The mixture that is used to form the patterns is called “Mocha Tea”. It was originally made by boiling tobacco leaves and forming a thick sludge that was then thinned with water, and mixed with color to apply. It probably originated by pottery decorators chewing tobacco while they worked, and spitting in the paint pot, creating a murky brew. However, nicotine solutions are only a form of mild acid, and any form of mild acid will work, such as citric acid, lemon juice, urine, coffee, or vinegar, particularly natural apple-cider vinegar, which is what I always use. The mix is made by making a solution of acid, mixed with colorant. Most colorants work quite well, although carbonates or stains are usually better than oxides, since they are usually a physically lighter precipitate than oxides. Heavy materials such as black copper oxide, black cobalt oxide and red iron oxide do not work well, since the acid can’t adequately hold the color in suspension. If you want to use iron, either use black Iron oxide or yellow ocher. If the colorant is gritty the grit will sink to the bottom of the mix and impede movement. A ratio of about 1 heaping teaspoon of color to a quarter cup of mild acid is usually a good starting point. However, a good deal of individual testing has to be done to get the two liquids to work together to create significant dendritic formations or diffusions, and to make things to work correctly.
The leather hard pot is dipped, brushed or poured with slip. While the surface is still wet, and before it has begun to lose its shine, the acid/color mix is dripped or trailed into it. It is best done using a well-loaded brush held just touching the slip. If the viscosity of the slip, and the acid/color mix is right then the feathering pattern will take place quite naturally, as the acid eats a fern-like pathway through the slip pulling the colorant with it.

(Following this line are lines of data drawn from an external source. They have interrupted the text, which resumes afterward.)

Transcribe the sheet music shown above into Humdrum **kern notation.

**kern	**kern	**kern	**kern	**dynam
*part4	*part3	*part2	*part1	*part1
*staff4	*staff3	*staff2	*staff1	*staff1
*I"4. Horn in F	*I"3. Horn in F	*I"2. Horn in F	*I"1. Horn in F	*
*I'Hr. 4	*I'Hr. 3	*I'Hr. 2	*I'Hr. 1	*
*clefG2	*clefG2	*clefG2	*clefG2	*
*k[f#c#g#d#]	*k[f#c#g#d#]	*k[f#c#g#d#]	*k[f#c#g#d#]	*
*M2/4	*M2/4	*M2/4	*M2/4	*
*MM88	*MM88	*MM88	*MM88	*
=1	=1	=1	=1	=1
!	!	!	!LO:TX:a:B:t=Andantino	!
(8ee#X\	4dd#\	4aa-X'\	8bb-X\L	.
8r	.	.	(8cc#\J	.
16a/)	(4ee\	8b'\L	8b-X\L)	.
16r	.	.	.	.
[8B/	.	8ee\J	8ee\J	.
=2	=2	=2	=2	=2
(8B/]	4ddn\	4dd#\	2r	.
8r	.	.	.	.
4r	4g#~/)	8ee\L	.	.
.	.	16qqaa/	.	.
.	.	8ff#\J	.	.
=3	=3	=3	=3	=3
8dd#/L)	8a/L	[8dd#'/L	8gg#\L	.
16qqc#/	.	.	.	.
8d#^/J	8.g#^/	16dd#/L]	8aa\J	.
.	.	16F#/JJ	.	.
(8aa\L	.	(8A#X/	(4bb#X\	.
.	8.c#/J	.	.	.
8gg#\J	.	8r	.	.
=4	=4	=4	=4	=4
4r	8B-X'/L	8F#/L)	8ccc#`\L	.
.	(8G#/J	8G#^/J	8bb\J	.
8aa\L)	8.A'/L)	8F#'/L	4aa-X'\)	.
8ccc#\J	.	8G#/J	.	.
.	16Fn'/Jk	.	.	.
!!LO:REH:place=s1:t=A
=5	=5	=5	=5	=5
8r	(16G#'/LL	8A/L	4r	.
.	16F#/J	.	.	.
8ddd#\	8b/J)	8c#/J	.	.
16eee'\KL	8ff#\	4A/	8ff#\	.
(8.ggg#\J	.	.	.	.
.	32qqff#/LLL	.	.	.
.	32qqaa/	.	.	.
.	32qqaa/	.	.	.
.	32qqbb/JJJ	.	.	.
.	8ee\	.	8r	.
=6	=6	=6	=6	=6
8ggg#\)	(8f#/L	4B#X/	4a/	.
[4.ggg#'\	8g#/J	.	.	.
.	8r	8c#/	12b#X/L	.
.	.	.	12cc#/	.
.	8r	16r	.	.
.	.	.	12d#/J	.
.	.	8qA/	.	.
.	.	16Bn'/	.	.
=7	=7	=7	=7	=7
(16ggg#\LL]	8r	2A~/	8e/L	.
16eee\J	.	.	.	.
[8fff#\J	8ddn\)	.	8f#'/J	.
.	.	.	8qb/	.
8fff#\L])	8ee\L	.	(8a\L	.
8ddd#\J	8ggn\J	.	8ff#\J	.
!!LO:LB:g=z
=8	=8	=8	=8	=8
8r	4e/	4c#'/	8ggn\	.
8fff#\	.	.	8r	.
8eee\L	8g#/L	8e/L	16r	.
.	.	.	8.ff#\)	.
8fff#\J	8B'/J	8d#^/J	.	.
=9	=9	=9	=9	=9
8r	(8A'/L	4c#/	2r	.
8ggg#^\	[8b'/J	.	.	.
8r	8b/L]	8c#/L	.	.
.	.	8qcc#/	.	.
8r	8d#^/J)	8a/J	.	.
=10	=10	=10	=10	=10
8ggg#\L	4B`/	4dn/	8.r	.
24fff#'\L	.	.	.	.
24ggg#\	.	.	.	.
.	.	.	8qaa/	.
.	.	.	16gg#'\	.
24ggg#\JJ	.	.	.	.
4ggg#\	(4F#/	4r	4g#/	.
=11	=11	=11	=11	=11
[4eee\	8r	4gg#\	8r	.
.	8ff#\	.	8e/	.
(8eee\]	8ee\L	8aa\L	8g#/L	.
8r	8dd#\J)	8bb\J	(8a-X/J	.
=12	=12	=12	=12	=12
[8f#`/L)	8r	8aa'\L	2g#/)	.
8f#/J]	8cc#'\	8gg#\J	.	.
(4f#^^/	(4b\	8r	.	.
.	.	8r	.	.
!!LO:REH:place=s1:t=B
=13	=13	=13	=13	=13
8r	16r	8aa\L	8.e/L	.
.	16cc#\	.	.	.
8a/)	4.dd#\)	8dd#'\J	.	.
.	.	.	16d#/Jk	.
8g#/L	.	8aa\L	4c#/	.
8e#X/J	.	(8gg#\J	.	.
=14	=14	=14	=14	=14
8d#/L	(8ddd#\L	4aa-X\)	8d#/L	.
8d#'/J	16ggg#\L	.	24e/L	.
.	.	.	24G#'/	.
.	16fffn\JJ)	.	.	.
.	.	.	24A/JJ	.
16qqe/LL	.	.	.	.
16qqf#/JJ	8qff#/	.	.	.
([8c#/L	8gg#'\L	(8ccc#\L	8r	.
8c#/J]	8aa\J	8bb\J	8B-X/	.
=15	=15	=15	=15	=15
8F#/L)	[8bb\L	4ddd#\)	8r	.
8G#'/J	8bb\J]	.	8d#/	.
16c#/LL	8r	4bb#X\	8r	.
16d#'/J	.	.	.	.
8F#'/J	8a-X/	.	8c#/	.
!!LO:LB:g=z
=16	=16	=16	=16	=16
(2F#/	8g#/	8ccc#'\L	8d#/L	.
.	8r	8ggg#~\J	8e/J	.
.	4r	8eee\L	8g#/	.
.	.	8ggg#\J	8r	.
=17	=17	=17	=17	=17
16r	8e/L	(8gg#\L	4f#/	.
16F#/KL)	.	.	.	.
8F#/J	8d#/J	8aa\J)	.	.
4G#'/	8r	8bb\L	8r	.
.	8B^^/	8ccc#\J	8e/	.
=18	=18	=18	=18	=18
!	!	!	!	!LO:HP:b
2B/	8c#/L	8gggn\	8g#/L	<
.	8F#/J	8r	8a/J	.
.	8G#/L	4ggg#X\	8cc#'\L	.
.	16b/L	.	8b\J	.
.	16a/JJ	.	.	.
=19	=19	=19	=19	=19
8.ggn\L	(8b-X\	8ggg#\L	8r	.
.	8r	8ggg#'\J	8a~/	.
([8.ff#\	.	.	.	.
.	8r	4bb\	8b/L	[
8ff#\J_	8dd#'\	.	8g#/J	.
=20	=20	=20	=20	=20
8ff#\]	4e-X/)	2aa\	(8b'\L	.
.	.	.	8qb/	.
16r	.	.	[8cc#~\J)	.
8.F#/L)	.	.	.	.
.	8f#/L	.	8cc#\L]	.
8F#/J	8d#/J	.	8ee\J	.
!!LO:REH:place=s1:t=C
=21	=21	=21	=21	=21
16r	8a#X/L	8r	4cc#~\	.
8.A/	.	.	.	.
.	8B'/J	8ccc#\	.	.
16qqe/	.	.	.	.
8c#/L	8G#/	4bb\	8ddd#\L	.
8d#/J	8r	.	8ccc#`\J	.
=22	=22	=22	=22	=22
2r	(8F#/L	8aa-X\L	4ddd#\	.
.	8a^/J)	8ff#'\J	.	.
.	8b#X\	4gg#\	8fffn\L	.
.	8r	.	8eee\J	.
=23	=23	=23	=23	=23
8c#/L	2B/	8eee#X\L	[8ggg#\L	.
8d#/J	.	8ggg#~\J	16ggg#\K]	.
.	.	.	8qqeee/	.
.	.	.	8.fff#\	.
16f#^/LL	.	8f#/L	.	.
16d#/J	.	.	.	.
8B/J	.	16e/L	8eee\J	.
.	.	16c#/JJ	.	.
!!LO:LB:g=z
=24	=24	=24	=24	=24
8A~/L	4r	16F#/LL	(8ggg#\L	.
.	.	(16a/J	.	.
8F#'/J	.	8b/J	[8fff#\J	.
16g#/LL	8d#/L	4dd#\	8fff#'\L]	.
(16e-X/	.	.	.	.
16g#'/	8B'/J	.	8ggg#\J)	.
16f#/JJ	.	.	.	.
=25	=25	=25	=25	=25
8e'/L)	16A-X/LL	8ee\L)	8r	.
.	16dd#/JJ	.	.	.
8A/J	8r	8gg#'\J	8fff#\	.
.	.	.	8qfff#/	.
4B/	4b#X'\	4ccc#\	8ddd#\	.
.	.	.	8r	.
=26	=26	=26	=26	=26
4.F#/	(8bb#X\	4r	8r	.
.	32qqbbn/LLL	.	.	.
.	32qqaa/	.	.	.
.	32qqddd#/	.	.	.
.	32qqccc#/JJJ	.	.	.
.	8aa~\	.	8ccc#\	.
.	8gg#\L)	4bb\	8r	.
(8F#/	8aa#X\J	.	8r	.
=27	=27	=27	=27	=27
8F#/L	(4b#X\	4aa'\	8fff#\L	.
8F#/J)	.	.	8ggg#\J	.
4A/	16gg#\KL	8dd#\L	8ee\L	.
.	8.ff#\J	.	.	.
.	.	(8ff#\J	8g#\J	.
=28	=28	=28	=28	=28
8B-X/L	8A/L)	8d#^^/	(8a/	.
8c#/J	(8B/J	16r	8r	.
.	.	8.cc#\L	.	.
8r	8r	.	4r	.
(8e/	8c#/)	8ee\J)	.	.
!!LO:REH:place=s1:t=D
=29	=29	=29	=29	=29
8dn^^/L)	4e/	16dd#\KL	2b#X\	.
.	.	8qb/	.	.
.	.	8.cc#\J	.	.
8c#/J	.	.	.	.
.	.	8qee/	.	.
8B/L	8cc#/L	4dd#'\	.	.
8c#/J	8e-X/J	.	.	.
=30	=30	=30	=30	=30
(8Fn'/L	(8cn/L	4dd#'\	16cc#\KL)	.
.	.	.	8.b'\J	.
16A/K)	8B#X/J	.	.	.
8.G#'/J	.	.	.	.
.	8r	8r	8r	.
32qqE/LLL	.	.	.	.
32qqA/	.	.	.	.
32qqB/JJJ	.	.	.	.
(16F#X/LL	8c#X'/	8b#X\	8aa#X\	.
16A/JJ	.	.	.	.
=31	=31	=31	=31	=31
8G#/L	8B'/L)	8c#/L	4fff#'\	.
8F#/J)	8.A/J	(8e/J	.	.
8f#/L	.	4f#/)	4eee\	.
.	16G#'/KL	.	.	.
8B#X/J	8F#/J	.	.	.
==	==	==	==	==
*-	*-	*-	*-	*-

Traditionally, the surface is coated with a thin coat of clear glaze, or clear, colored glaze, but this might cause the color to bleed out or become absorbed into the glaze, particularly at temperatures above cone 4. I prefer to use the technique on high-fired wares that do not need to be glazed, and have been doing it that way for over 50 years. It is a technique that usually takes a while to get used to, but can give interesting results when used sensitively. It can also be done quite easily on once-fired glazes, providing that they have enough ball clay in them.